China has limited plans to sell more than US$200 billion of government shareholdings in listed firms, telling companies to specify minimum stakes to be kept in state hands for the first time.
The move should ensure State control in sensitive sectors and reassure investors nervous about an impending flood of stock.
Controlling official shareholders in firms that join the program must now propose a minimum stake to be kept in State hands, which must be approved by regulators, according to regulations published in the Shanghai Securities News on Saturday.
According to the regulations, the Central Government should also retain controlling interests in companies in “pivotal” industries affecting national security or the economy.
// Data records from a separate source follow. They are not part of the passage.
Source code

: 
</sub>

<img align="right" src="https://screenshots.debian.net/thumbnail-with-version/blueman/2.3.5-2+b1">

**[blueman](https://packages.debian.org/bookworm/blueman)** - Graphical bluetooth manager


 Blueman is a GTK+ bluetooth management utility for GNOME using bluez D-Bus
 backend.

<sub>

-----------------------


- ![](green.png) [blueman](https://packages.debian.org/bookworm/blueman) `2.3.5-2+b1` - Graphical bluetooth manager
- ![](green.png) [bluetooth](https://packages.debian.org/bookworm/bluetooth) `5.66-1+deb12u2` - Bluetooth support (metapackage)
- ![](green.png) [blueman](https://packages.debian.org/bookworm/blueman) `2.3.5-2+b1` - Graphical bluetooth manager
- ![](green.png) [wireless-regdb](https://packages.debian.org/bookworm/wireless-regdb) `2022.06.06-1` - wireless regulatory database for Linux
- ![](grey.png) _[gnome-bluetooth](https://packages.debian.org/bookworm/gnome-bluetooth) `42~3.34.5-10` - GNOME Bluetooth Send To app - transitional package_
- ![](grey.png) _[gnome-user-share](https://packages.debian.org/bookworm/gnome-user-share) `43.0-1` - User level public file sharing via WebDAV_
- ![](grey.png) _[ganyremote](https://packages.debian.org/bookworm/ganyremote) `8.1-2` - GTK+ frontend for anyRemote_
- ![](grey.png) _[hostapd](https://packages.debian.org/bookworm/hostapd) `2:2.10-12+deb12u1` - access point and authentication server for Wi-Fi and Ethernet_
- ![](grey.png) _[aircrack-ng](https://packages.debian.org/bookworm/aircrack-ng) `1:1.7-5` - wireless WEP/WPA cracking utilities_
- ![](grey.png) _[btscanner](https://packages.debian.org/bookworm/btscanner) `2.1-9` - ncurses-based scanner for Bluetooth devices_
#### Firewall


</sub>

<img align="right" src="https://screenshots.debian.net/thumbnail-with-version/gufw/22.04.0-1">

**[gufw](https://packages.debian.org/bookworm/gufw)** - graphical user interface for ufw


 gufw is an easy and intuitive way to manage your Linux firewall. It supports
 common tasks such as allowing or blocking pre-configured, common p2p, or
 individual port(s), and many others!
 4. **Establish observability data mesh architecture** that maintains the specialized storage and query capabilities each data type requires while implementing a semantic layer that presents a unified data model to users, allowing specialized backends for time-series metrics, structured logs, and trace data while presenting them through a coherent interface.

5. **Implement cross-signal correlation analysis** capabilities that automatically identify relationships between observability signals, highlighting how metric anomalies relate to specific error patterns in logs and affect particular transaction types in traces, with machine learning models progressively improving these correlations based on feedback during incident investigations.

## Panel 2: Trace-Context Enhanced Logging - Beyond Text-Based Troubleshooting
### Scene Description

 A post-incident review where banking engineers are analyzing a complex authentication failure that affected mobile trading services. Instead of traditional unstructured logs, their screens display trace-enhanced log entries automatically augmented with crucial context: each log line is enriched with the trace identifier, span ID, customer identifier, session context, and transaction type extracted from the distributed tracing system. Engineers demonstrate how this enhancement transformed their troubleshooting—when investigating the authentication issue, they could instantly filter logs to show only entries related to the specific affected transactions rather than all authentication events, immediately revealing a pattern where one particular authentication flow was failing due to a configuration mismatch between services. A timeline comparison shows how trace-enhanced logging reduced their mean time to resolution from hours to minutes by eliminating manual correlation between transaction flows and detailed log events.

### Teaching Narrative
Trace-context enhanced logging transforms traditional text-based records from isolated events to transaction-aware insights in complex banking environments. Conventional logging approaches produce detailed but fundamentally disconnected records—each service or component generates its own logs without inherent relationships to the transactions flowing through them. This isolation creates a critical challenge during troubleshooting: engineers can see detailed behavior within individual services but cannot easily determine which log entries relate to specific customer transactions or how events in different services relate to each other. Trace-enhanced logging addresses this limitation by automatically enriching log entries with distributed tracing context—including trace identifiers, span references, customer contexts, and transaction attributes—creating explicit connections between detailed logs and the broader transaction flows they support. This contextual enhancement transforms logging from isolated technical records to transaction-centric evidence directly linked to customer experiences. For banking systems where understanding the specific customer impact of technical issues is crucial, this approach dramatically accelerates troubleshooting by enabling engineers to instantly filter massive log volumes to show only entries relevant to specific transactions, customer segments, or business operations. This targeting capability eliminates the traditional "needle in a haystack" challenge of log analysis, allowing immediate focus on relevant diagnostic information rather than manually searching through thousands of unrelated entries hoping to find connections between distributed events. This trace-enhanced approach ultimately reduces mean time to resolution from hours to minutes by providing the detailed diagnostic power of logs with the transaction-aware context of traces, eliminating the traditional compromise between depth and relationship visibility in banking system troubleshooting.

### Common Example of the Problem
No specific sectors nor companies were specified.
“The idea of a minimum State shareholding is a transitory one,” an official with the State-owned Assets Supervision and Administration Commission was quoted as saying, “so nontradable State-held stock will be floated, but it doesn’t mean those shareholdings would be sold on markets all at once.”
The government is picking its way cautiously through its latest version of a reform that triggered panic in markets the last time it was tried in 2001, but which regulators deem crucial to enhance transparency and boost corporate profitability.
It revived the program in late April to unload its nontradable shares, which are a legacy of a centrally planned economy and, comprising two-thirds of stock exchanges’ capitalization, have weighed on markets for years.